Dalam pertemuan itu, Frans bercerita seputar pencalonannya sebagai caleg DPR Dapil III Sulsel. Terhadap keluhan Frans, Immanuel berjanji akan membantu Frans sampai menjadi anggota DPR. Menurut pengakuan Immanuel, dirinya  telah berhasil membantu salah seorang anggota DPR periode 2009-2014.

Pada pertemuan selanjutnya sekitar September 2013 di Restoran American Grill, Pondok Indah Mall, Jakarta Selatan, tercapai kesepakatan antara Frans Katha Palayukan dan Immanuel Ope Manting. "Poin perjanjian itu, Frans memberikan uang senilai Rp5.712.085.000,- (lima miliar tujuh ratus dua belas juta delapan puluh lima ribu rupiah) dengan imbalan Immanuel akan membantu suara untuk Frans sebanyak 100.000 (seratus ribu)," kata Rumondang.

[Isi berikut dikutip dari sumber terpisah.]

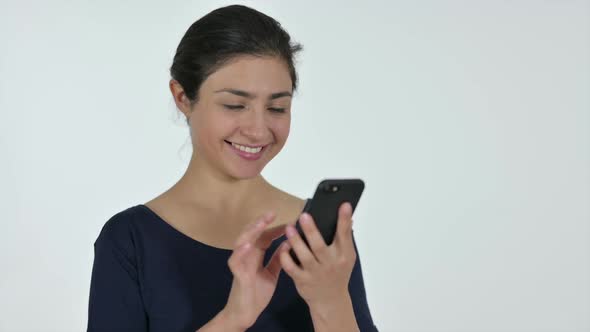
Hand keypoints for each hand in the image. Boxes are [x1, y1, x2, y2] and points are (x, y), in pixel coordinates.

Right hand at [222, 212, 291, 329]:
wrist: (246, 313)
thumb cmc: (257, 293)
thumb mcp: (272, 273)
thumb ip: (278, 259)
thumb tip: (288, 243)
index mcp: (256, 255)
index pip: (264, 237)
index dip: (274, 228)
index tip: (288, 221)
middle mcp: (246, 256)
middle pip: (251, 235)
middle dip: (260, 223)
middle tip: (272, 213)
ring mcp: (240, 264)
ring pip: (242, 242)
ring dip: (251, 232)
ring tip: (261, 223)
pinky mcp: (237, 275)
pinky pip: (236, 261)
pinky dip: (241, 252)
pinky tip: (248, 245)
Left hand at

Namun saat penghitungan suara, Komisi Pemilihan Umum (KPU) mengumumkan perolehan suara Frans hanya  sebanyak 11.677 suara. Merasa ditipu karena Immanuel tidak memenuhi janjinya sedangkan Frans sudah menyerahkan uang untuk biaya pengurusan bahkan sampai kepada pendaftaran gugatan sengketa di MK. Atas dasar itu, Frans mengadukan Immanuel kepada Polda Metro Jaya dengan tuduhan melakukan penggelapan uang.

BUKAN PIDANA TAPI PERBUATAN MELAWAN HUKUM - Kuasa hukum terdakwa, Sidik, menyatakan dakwaan jaksa tidak beralasan. Pasalnya, dalam perkara a quo, terdapat perjanjian antara terdakwa dengan saksi H. Frans Katha Palayukan, akan membantu perolehan suara sebanyak 100.000 (seratus ribu) suara, dengan cara mensosialisasikan dan mengawal suaranya di PPS, sampai ke KPU. Padahal Immanuel merupakan PNS yang tidak diperbolehkan menjadi tim sukses sesuai prinsip netralitasnya.

"Dalam perkara ini terdakwa juga merupakan korban bujuk rayu oknum calon anggota legislatif yang bergelimang harta dan kuasa sehingga membuat terdakwa lupa akan statusnya sebagai ASN/PNS," kata Sidik kepada gresnews.com, Jumat (29/4).

Kerena itu, kata Sidik, Jaksa tidak cermat dalam membuat dakwaannya dengan mendakwa melakukan penggelapan uang. Menurutnya perjanjian yang terdakwa buat dengan Frans batal demi hukum karena kliennya sebagai PNS yang sedang bekerja di KPU dan tidak boleh berpolitik.

"Karena itu perjanjian yang terdakwa buat dengan saksi Frans batal demi hukum," tutur Sidik. Jika demikian maka perolehan uang yang didapatkan terdakwa dari saksi H. Frans Katha Palayukan tidak ada unsur penggelapan sebagaimana didakwakan jaksa.

Bahkan Sidik menyatakan perbuatan terdakwa tersebut bukanlah perbuatan penggelapan melainkan suatu perbuatan melawan hukum berupa penyalahgunaan jabatan dan melanggar prinsip netralitas PNS. "Perbuatan terdakwa bukan merupakan suatu tindak pidana melainkan suatu perbuatan melawan hukum," ujar Sidik.